**AIM OF THE TASK**
Your output should be an exact copy of the records, with no pictures in it.

**DATA LISTING**
-- Opening Marker --
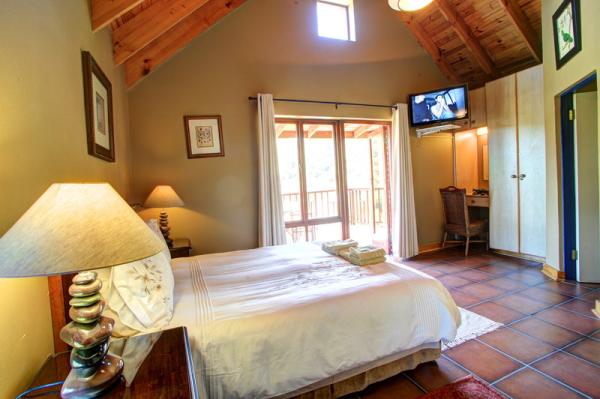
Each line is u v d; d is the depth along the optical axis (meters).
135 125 3.36
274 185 3.80
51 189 0.91
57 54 1.44
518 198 4.18
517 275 3.63
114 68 2.72
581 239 3.28
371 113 4.51
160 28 2.85
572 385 1.80
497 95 4.36
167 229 3.16
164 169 3.48
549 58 3.32
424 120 4.66
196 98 3.58
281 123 4.14
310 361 1.54
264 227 3.75
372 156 5.00
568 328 2.41
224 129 3.70
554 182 3.39
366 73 4.46
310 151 4.32
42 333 1.19
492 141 4.45
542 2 3.42
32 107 1.17
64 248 0.80
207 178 3.64
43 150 1.26
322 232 4.41
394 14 4.62
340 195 4.48
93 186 0.94
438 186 5.10
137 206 3.22
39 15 1.26
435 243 5.09
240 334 1.44
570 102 3.21
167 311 1.50
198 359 1.37
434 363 2.06
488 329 2.45
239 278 2.05
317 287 1.84
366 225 4.98
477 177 5.29
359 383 1.80
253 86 3.82
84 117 1.82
-- Closing Marker --
**ANSWER BELOW**
Each line is u v d; d is the depth along the optical axis (meters).
135 125 3.36
274 185 3.80
51 189 0.91
57 54 1.44
518 198 4.18
517 275 3.63
114 68 2.72
581 239 3.28
371 113 4.51
160 28 2.85
572 385 1.80
497 95 4.36
167 229 3.16
164 169 3.48
549 58 3.32
424 120 4.66
196 98 3.58
281 123 4.14
310 361 1.54
264 227 3.75
372 156 5.00
568 328 2.41
224 129 3.70
554 182 3.39
366 73 4.46
310 151 4.32
42 333 1.19
492 141 4.45
542 2 3.42
32 107 1.17
64 248 0.80
207 178 3.64
43 150 1.26
322 232 4.41
394 14 4.62
340 195 4.48
93 186 0.94
438 186 5.10
137 206 3.22
39 15 1.26
435 243 5.09
240 334 1.44
570 102 3.21
167 311 1.50
198 359 1.37
434 363 2.06
488 329 2.45
239 278 2.05
317 287 1.84
366 225 4.98
477 177 5.29
359 383 1.80
253 86 3.82
84 117 1.82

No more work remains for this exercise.